From our perspective the issue is more about teacher retention than recruitment – as poor retention puts additional pressure on recruitment, a major headache for school business managers. However, there is good news for those tasked with business management.
In challenge lies opportunity
Firstly, ITT allocations for the 2018-19 academic year allow accredited providers the freedom to recruit according to local need and not place caps on recruitment which don’t take account of regional variation. This is something that NASBTT has been calling for and we have been listened to. Secondly, the cost-benefit of ‘getting it right’ in ITT far outweighs the cost of recruiting teachers externally. The Good Teacher Training Guide, published earlier this year, highlights the fact that trainees undertaking a school-based programme of ITT are more likely to take up a teaching post at the end of their training year.
Founded on strong relationships
We believe this results from the close relationships which SCITT providers have with their partner schools and the consequent involvement of front-line staff in the selection of trainees and the design and delivery of training. In almost all school-led provision the recruitment of trainees is supported by practising headteachers and senior leaders who are excellently placed to identify the knowledge, skills and personal characteristics which make really good teachers. It is, therefore, unsurprising that a greater proportion of these trainees are likely to go on to take up posts within those schools.
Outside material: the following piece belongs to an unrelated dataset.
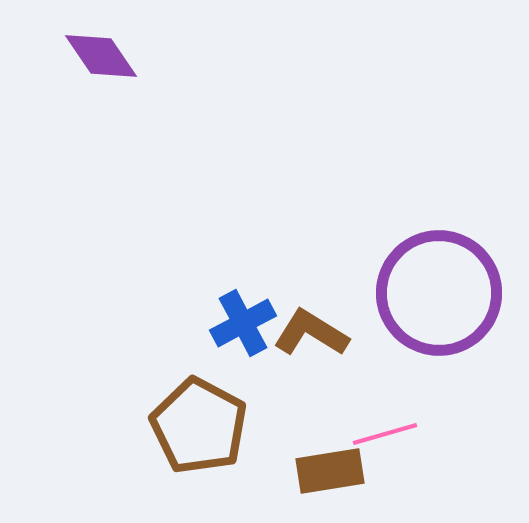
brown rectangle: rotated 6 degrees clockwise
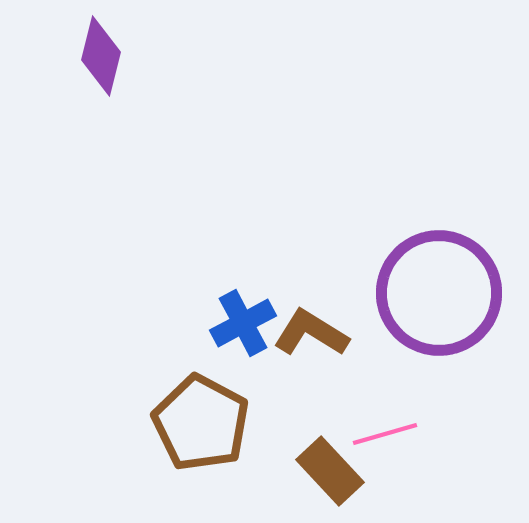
purple diamond: rotated 48 degrees clockwise
brown pentagon: moved 2 px right, 3 px up
brown rectangle: rotated 56 degrees clockwise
Preparing for the change that’s coming
However, whilst we are keen for school business managers to understand the success of school-led teacher training provision, our role is also to help prepare them for a change that is coming. A brief skim through the history books of teacher training shows that the preference for university-led vs. school-led provision has swung back and forth like a pendulum. NASBTT is supportive of a simplification of the system and continues to encourage partnerships of schools and universities to work together. Any plans for strengthened Qualified Teacher Status (QTS), for example, should include scope for close collaboration between SCITTs and universities in planning and delivering the early career professional development in order to build on the excellent foundations being achieved.
This is a really difficult time for schools but, to make life easier, what we need to do is help the government achieve stability and clarity in the ITT system. We could, and should, be instrumental in ensuring that current ITT routes remain rigorous and train excellent practitioners for the future. School business managers have a huge role to play in guiding schools along the most effective route to doing so.